Created an encrypted folder in the Android app and uploaded a file. Created an additional subfolder and uploaded two files in the encrypted root and the sub-folder from the desktop client. All encrypted files and folders work like a charm on the desktop and on my android phone. Also checked the webserver and all files & folders are encrypted on the hard drive.

Will try to slowly upload many more folders/files but the test worked fine.

Now I am looking forward to a JS interface directly on the server that accepts a passphrase/mnemonic to view the files directly in the browser app

Edit: works in principle but still having trouble synchronizing/uploading ~ 1.000 files (800 MB) structured in multiple sub-directories. Desktop client always says “Waiting …” but stopped uploading files/folders after the first 13 items.

Edit2: Funny thing is… I am trying to encrypt a folder/file structure that already successfully is synced to the server unencrypted. So it most likely has to do with e2e.
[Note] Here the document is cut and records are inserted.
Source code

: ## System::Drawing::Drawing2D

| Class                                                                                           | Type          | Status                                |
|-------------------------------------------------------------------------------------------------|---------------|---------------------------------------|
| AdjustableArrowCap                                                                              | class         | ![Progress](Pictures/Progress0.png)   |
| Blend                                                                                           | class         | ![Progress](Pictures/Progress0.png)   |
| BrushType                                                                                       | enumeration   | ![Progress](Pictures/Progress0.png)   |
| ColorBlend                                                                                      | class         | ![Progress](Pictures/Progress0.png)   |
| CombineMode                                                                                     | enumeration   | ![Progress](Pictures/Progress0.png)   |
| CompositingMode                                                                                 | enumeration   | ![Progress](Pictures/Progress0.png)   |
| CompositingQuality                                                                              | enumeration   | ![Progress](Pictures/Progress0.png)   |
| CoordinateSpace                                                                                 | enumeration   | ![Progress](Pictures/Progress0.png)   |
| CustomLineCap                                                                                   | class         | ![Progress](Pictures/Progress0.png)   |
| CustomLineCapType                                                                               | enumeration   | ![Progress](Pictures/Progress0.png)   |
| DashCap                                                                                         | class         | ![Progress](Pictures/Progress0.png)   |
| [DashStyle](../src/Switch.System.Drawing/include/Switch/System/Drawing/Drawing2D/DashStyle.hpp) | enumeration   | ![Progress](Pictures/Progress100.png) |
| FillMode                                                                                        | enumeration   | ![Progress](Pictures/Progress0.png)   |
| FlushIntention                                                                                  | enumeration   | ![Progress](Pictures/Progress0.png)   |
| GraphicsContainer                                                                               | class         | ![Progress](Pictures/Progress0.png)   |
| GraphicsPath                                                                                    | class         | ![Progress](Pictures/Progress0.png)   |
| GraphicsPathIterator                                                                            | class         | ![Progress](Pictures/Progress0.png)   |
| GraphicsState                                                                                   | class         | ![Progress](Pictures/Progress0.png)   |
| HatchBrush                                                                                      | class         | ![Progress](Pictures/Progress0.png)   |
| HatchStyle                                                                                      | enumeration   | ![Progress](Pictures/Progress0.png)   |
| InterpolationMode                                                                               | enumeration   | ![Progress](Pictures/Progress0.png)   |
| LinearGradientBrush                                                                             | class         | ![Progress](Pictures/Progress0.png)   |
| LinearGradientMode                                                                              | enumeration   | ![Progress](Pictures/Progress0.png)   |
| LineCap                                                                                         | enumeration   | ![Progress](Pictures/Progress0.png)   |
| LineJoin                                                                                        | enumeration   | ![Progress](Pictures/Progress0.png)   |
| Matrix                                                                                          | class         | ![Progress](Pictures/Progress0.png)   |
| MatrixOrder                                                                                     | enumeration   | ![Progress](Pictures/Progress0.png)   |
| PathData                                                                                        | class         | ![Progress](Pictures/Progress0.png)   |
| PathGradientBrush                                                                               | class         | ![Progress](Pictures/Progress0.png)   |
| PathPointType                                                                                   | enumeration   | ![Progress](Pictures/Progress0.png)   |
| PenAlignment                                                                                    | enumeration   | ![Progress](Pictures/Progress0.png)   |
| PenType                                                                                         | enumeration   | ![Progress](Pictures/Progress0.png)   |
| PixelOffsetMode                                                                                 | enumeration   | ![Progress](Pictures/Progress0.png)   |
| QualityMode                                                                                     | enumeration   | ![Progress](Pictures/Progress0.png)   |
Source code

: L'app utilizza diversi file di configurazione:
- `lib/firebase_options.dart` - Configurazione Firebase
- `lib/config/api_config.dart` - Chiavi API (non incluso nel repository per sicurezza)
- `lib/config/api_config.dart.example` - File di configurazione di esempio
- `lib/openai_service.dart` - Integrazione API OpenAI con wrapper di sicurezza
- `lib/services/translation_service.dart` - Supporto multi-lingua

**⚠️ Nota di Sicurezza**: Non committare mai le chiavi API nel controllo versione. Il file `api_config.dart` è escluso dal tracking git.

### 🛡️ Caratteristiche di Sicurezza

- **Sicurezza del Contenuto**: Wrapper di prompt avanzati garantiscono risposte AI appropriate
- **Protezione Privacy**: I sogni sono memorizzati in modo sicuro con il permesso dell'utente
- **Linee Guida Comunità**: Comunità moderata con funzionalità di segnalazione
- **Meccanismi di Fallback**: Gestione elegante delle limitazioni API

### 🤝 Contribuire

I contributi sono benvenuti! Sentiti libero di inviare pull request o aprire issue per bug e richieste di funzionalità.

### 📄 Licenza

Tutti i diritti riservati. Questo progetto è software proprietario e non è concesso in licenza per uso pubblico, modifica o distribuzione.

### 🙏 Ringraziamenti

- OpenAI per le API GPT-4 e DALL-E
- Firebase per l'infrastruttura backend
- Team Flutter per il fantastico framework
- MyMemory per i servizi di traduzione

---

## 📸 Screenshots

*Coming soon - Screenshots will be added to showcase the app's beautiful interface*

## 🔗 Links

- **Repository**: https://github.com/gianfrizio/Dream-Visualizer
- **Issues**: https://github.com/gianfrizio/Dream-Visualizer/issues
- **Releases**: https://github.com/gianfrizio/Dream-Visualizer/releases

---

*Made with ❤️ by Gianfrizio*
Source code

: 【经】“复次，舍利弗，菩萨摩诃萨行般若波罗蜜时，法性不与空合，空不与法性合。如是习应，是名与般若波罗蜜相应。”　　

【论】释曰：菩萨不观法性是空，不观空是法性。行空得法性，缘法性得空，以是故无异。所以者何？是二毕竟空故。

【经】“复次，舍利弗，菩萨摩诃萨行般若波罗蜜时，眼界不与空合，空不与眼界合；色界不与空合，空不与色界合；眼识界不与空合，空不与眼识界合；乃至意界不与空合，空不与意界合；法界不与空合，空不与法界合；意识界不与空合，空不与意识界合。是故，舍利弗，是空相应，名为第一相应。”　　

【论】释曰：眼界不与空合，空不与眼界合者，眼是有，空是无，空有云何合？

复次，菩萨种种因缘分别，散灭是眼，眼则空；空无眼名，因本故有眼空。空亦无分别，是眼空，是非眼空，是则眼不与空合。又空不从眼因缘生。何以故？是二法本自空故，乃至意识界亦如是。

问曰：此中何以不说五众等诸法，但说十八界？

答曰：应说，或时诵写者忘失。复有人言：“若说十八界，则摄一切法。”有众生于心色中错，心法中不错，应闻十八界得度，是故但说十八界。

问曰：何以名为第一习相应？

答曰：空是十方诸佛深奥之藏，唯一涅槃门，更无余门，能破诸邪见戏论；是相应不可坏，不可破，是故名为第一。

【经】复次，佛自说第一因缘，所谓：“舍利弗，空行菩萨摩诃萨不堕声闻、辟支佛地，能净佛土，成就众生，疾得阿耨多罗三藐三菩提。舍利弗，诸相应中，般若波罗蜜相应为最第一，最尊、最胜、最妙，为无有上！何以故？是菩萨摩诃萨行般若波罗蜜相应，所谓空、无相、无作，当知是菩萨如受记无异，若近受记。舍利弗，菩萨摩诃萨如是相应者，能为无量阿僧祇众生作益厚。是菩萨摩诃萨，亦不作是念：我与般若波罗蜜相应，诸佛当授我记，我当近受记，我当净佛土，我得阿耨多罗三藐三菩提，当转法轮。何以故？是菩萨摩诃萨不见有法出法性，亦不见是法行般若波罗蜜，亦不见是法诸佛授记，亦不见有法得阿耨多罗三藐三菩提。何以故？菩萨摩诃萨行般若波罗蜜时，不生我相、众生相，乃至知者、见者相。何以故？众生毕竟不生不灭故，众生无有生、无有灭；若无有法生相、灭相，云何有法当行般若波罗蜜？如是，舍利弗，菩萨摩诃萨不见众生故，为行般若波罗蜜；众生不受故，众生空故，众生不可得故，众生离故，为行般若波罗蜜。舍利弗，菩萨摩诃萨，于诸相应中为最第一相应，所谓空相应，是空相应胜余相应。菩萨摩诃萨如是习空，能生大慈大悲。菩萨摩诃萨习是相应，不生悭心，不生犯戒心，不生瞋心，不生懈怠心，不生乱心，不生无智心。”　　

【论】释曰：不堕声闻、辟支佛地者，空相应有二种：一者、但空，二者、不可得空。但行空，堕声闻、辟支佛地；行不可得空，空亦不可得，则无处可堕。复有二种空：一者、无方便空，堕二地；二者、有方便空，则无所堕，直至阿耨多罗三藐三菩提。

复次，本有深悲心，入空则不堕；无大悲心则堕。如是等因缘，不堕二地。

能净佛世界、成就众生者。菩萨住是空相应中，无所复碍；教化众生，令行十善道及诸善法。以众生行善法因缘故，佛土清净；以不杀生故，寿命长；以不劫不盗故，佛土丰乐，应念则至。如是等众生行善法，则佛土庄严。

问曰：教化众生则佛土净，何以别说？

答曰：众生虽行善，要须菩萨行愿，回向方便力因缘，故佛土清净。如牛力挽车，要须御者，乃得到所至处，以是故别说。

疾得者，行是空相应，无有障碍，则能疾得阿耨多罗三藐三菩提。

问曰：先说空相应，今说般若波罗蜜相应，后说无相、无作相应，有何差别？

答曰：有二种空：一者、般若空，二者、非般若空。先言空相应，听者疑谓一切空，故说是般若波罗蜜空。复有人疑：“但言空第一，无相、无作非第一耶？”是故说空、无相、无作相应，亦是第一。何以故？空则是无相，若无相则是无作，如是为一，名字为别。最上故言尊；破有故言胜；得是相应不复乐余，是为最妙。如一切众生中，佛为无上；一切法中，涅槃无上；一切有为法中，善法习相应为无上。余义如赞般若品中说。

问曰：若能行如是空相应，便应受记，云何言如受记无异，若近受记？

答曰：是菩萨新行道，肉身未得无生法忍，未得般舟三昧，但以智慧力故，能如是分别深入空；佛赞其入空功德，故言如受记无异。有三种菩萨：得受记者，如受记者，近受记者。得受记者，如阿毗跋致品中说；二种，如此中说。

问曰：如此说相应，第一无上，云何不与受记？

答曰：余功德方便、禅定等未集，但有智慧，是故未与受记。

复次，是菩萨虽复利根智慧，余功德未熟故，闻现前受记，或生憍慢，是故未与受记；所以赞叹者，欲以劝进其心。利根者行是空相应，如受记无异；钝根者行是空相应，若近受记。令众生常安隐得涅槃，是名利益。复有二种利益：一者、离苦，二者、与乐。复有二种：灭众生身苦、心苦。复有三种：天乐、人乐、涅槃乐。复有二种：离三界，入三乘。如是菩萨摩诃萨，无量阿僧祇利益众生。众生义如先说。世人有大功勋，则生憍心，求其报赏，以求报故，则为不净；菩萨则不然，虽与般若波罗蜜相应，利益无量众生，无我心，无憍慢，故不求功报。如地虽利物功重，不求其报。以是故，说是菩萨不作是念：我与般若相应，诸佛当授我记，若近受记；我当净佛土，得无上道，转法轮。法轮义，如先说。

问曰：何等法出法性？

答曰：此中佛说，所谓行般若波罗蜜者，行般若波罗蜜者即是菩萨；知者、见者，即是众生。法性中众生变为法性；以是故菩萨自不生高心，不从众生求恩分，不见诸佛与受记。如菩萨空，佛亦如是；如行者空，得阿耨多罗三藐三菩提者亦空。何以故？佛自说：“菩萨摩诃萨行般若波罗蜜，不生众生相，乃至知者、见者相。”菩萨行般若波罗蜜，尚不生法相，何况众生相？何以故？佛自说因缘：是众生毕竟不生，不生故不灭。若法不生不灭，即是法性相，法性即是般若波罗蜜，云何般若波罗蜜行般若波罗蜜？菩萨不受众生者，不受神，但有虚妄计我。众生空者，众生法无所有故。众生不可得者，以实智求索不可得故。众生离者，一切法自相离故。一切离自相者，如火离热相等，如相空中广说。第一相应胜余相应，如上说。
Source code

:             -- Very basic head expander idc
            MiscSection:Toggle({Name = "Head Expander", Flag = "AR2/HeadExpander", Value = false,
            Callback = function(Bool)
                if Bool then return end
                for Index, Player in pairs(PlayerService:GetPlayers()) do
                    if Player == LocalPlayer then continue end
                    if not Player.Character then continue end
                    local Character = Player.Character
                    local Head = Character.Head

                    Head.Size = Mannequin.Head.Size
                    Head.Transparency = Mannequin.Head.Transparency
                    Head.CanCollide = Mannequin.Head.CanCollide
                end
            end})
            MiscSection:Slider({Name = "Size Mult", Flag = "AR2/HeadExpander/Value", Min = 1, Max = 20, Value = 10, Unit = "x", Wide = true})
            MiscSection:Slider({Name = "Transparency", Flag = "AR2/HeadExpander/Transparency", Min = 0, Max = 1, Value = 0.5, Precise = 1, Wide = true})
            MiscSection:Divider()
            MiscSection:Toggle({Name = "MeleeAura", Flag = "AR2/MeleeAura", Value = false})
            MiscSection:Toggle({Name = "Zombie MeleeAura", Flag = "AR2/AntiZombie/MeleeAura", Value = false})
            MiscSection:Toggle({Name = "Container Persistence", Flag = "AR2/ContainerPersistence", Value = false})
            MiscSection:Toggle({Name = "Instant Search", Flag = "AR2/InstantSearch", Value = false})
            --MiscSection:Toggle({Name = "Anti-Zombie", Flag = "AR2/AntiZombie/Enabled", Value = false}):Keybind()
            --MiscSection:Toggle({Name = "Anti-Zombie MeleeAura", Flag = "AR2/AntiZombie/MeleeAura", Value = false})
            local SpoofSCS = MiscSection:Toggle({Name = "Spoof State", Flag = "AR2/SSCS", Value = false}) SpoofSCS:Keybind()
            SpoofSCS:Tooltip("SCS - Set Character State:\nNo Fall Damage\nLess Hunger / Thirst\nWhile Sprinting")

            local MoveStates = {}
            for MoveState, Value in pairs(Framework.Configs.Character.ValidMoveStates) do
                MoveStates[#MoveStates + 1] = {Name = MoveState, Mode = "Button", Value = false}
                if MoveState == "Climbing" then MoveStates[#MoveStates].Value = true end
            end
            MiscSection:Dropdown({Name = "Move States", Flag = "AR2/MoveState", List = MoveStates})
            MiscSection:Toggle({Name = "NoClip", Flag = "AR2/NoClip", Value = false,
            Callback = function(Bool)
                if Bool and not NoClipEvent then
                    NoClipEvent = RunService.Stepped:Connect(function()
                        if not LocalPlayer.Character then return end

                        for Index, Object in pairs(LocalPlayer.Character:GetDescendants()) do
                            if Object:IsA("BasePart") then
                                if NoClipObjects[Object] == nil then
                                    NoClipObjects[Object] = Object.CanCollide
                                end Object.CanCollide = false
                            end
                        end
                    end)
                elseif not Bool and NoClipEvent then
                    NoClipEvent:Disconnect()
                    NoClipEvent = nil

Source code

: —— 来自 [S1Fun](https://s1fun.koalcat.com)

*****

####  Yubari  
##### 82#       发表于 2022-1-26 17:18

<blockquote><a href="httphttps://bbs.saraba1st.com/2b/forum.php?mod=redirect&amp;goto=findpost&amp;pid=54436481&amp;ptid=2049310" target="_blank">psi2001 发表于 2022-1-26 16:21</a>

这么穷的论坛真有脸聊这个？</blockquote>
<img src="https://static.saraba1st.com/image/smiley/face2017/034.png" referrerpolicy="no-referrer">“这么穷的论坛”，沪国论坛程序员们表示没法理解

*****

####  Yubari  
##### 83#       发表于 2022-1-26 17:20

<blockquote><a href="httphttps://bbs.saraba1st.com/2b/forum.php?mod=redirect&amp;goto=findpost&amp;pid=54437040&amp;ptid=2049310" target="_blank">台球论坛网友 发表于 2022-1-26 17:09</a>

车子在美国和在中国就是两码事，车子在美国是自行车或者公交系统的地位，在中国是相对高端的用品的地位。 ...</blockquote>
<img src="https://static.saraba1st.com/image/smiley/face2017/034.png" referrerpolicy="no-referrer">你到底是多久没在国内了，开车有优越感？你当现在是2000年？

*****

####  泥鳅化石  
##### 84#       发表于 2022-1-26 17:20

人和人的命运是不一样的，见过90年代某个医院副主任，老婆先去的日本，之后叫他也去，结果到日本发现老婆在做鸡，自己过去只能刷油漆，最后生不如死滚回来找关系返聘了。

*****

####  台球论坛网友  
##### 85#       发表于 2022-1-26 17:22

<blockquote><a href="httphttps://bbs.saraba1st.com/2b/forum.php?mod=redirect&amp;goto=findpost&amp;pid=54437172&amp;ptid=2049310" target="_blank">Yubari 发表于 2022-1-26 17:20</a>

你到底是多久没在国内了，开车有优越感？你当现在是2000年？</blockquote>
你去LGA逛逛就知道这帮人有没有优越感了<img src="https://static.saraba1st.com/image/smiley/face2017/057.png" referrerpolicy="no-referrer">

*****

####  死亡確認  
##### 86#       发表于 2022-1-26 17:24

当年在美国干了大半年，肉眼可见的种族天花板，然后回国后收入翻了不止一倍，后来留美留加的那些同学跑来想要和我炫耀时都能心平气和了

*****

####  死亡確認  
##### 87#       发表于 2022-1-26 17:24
No real hints in the nextcloud log so far.

I tried to set this up freshly today and ended up with all my clients having their own mnemonic.
I’m sure I did something wrong in the order of things but my impression is that there is still a need for improvement regarding usability but in general I think the concept is on a good way.

Discovered another issue today. I am using e2ee successfully on my desktop pc and android phone. Tried to setup nextcloud desktop client on my laptop. The desktop client asks for the E2E passphrase and when I copy & paste the mnemonic from my main desktop to the laptop it does not accept the mnemonic. I cannot save the value - the input dialog just stays open. I can cancel but then there is no mnemonic at all and the files cannot be decrypted.